Gloria Denton est une femme splendide, qui a ses soixante ans bien tassés mais qui peut en paraître quarante pour peu qu'elle ne se mette pas sous les rayons sans concession du soleil. Dans le monde machiste de la pègre, elle a su faire son chemin, recueillant respect, inspirant crainte. Gloria Denton récolte les mises des paris dans les casinos et les hippodromes, elle les redistribue aux grands patrons non sans influer au préalable sur le hasard de ces jeux qui n'en sont pas. Mais Gloria Denton un jour s'entiche d'une jeune Américaine, qu'elle surnomme sa pouliche, et qui est destinée à prendre sa succession. Elle lui apprend le B-A-BA du métier, les petites et les grosses ficelles. Tout se déroule comme prévu jusqu'à l'arrivée de Vic, un pauvre joueur invétéré, arnaqueur à la petite semaine, dont la pouliche tombe amoureuse. C'est à ce moment que la belle mécanique huilée va se casser. Et le roman de décrire cette lente descente : le jeu et l'amour qui prennent le dessus sur la raison, les petites magouilles, la grosse qui s'accompagne de coups pour mieux bluffer un adversaire qui ne rigole pas, et puis la mort, dans toute sa violence et dans ce qu'elle a de plus pitoyable. Gloria, princesse déchue, acquière une victoire mais à quel prix et pour combien de temps ?

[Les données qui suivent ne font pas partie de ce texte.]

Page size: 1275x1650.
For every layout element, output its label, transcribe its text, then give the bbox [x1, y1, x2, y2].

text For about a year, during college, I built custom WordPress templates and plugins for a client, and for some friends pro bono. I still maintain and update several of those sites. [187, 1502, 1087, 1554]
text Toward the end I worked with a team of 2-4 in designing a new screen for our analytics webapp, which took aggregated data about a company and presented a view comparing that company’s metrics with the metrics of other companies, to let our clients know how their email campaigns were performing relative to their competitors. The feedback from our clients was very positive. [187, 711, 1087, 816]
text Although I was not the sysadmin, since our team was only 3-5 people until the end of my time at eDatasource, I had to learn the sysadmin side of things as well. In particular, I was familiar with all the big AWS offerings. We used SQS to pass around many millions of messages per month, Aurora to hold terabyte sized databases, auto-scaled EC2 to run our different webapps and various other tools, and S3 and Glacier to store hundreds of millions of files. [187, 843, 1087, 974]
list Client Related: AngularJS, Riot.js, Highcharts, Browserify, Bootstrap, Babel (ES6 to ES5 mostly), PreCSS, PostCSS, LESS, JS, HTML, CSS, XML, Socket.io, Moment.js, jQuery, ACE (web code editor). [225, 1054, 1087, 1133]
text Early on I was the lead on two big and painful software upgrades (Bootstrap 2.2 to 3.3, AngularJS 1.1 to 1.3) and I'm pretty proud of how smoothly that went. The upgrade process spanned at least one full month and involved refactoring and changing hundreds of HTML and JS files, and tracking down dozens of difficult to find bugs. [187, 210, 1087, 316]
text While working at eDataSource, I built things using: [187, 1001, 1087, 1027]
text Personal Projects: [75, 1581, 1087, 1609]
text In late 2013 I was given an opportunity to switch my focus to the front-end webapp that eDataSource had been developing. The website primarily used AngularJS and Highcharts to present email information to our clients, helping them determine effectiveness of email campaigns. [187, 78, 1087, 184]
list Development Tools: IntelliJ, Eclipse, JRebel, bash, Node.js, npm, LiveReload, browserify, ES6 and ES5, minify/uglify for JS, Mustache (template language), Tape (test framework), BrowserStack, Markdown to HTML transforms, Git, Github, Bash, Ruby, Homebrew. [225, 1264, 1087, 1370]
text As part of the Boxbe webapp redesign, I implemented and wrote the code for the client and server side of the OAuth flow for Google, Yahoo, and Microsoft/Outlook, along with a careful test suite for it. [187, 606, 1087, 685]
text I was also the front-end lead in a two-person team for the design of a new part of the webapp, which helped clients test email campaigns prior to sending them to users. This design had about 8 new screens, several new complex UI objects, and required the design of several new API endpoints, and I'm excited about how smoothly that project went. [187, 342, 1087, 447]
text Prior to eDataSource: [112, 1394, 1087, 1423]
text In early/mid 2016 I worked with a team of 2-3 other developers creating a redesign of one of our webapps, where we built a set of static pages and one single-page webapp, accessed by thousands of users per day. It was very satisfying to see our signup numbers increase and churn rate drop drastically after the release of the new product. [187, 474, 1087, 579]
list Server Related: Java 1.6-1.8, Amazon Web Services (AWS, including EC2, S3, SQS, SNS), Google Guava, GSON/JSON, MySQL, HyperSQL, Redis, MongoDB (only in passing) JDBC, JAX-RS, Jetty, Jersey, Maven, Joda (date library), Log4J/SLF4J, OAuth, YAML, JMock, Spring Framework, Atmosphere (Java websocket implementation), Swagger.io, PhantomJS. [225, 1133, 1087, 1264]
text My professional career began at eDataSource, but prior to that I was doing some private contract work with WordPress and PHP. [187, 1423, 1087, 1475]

Megan Abbott campe plutôt des caractères derrière des personnages dans un roman qui se lit d'une courte traite de façon très plaisante. On peut lui reprocher un côté archétypal figé. Associé au fait que lorsque l'on dit "jeu de hasard" on pense invariablement Le Joueur, court roman de Dostoïevski, qui raconte plus finement et décortiquée l'angoissante descente aux enfers d'un homme qui ne s'en rend même pas compte, Adieu Gloria pourrait paraître bien fade, mais un final défaitiste et fatidique transfigure rétrospectivement une intrigue qui du coup prend du relief.
On en parle : Alibi n°2 |L'Indic n°9 |La Tête en noir n°150
Citation
Elle avait toujours ses gants quand elle faisait ça, non pas pour cacher ses mains usées, elle ne se cachait pas devant moi, mais parce qu'elle savait où les tickets de pari avaient trainé, dans de sordides magasins de bonbons, dans les kiosques à journaux de prêteurs sur gages, dans des arrières-cuisines, des bowlings, dans ces mêmes entrepôts décatis où les combats étaient organisés.